The summer is over and the 2018-19 hockey calendar has begun! The Calgary Flames have started the process of evaluating their organization and whittling down their roster to a lean, mean 23-man unit. The first step: prospect camp.
This year’s prospect camp features 18 Flames prospects, plus eight players that aren’t on the team’s reserve list. Here’s a quick rundown on the players in camp on tryout invites.
G Shane Farkas
The backup goaltender of the WHL’s Portland Winterhawks last season, Farkas is likely to inherit the starting gig this season from the departed Cole Kehler, who aged out of junior. Farkas is 18 and went unclaimed through the recent NHL Draft despite having a respectable .913 save percentage. He’s a long shot for any type of contract right now due to his age and lack of junior experience, but a good performance might get him on the radar for next year’s draft.
D Jake Christiansen
A left-shot defender from the WHL’s Everett Silvertips, Christiansen had 31 points in 72 games last season. He has three full WHL seasons under his belt, but he wasn’t ranked by Central Scouting and went through the draft unclaimed. He’s a long-shot for a contract.
D Igor Merezhko
A potential contender for an AHL contract for a few reasons, Merezhko is a big-bodied product of Kharkov, Ukraine with three full WHL seasons under his belt. Merezhko had 33 points in 71 games last season for the Lethbridge Hurricanes, but now he’s both 20 years old and a CHL import – taking up both an overage spot and an import spot as what junior hockey peeps call “a two-spotter.”

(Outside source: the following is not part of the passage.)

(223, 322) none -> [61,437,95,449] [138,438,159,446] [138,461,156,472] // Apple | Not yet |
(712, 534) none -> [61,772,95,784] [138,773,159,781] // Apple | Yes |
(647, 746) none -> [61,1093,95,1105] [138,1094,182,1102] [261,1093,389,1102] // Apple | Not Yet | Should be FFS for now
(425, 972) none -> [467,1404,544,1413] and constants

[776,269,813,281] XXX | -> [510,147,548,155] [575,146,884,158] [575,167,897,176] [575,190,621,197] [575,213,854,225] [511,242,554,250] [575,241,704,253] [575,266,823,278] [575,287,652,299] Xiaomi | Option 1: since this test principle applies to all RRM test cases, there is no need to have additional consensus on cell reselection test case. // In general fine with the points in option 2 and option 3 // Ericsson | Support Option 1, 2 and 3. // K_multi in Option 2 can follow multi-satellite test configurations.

The Hurricanes have three other 1998-born players in camp – teams can dress a maximum of three – and two other imports of a maximum of two, including New Jersey Devils goaltending prospect Akira Schmid, so it appears the Hurricanes are prepared for him to go pro. If Merezhko has a good showing, he could earn himself a depth job in Stockton (or Kansas City).
D Adam Ollas Mattsson
Once thought to be a potential late-blooming prospect, the 22-year-old Ollas Mattsson is no longer on the Flames’ reserve list after the club declined to sign the 2014 draft pick back in June. But he’s back on another one-year AHL contract, hoping to generate more than the zero points in 14 games he saw last year due to a lingering injury.
D Brayden Pachal
Ranked 200th among North American skaters by Central Scouting, this Prince Albert Raiders defender was a long-shot to get drafted and was ultimately overlooked. But he’s had three solid WHL seasons and is slated to become the Raiders’ captain this season. He’s a bit of a long-shot to get an NHL deal, but a good camp could get him on the radar of a few NHL clubs for next season when he’s eligible to go pro.
D Merrick Rippon
It was a bit of a surprise when Rippon, the 85th ranked North American skater, wasn’t drafted back in June. The Ottawa product has just one OHL campaign under his belt, but he looked pretty good. He’s a bit of a long-shot for a contract, but based on his age the Flames could sign him before the OHL season begins and his deal could slide twice, so there’s an outside chance he could earn a deal with a great camp.
F Jordan Ernst
A teammate (and occasional linemate) of Adam Ruzicka with the Sarnia Sting, Ernst is 21 and looking for a pro gig somewhere as he’s aged out of major junior. He had 54 points in 68 games as an overage player. He might be worth an AHL deal to see if his offense was a product of his size or his talent level, and the Flames probably have the ability to try him out as a depth body in Stockton or a regular rotation forward in Kansas City. Along with Merezhko, he’s probably the player with the best realistic shot at a job with a good camp.
F Mike McMurtry
McMurtry might be the depth player Flames fans know the least about, despite the fact that he was actually pretty clutch for Stockton down the stretch. He’s 26 and from the Ottawa suburb of Greely. He’s heading into his third pro season after spending time with the Texas Stars and splitting last year between Stockton (18 points in 33 games) and Kansas City (33 points in 31 games). He already has an AHL contract for next season and so there’s not much up for grabs for him, but he’ll be the oldest player in camp and so it’s reasonable to expect him to stand out a little bit.